**KUTIPAN SUMBER**
· · · · · · ·

Kurikulum Baru
Kulitnya
Cyprianus Aoer ; Mantan Anggota Komisi X DPR,
Bekerja di Lembaga
Sertifikasi Profesi Hotel dan Restoran
|
SINAR
HARAPAN, 15 Desember 2012
SELAMA
beberapa hari ini, media massa nasional terus-menerus memberitakan variasi
tanggapan tentang rencana penerapan Kurikulum 2013.
Dari rekaman media, kita bisa ungkapkan bahwa Kurikulum
2013 tersebut diterapkan, karena tuntutan adanya perubahan yang fundamental
terhadap perilaku dan pengetahuan peserta didik secara mandiri, cerdas,
kritis, rasional, dan kreatif. Namun, masyarakat masih bingung dan belum
memahami sepenuhnya apa isi Kurikulum 2013 itu.
Hal ini karena kurangnya sosialisasi ke masyarakat,
apalagi persepsi terhadap perubahan kurikulum, yang dinilai hanya kulitnya
saja, sedangkan intinya tetap tidak berubah. Kalaupun ada kegiatan
sosialisasi, itu hanya akal-akalan saja.

· · · · · · ·

**KETENTUAN**
Salin seluruh artikel tentang Kurikulum 2013 di atas tanpa mengubah apa pun.

**MATERI YANG DIBERIKAN**
· · · · · · ·

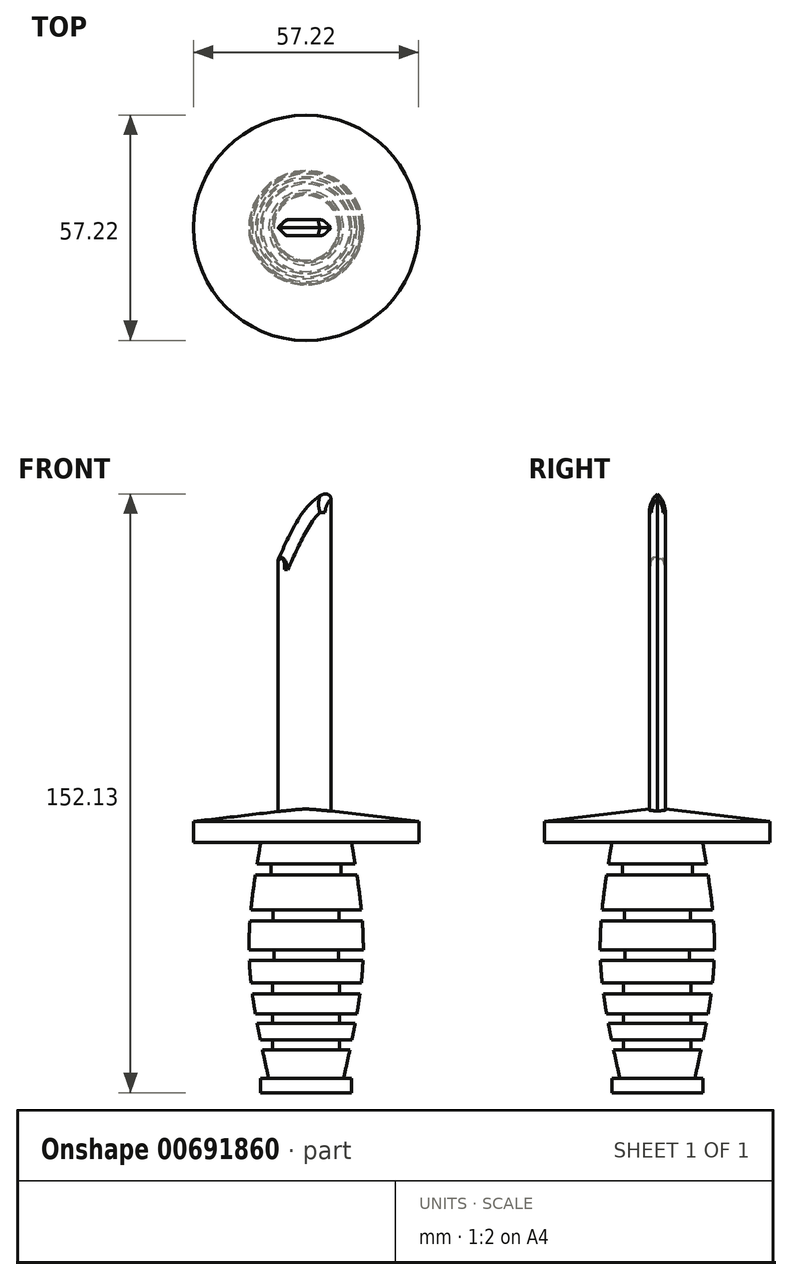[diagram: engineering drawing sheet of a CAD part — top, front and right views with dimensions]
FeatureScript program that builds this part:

· · · · · · ·

**JAWABAN**
Kurikulum Baru
Kulitnya
Cyprianus Aoer ; Mantan Anggota Komisi X DPR,
Bekerja di Lembaga
Sertifikasi Profesi Hotel dan Restoran
|
SINAR
HARAPAN, 15 Desember 2012
SELAMA
beberapa hari ini, media massa nasional terus-menerus memberitakan variasi
tanggapan tentang rencana penerapan Kurikulum 2013.
Dari rekaman media, kita bisa ungkapkan bahwa Kurikulum
2013 tersebut diterapkan, karena tuntutan adanya perubahan yang fundamental
terhadap perilaku dan pengetahuan peserta didik secara mandiri, cerdas,
kritis, rasional, dan kreatif. Namun, masyarakat masih bingung dan belum
memahami sepenuhnya apa isi Kurikulum 2013 itu.
Hal ini karena kurangnya sosialisasi ke masyarakat,
apalagi persepsi terhadap perubahan kurikulum, yang dinilai hanya kulitnya
saja, sedangkan intinya tetap tidak berubah. Kalaupun ada kegiatan
sosialisasi, itu hanya akal-akalan saja.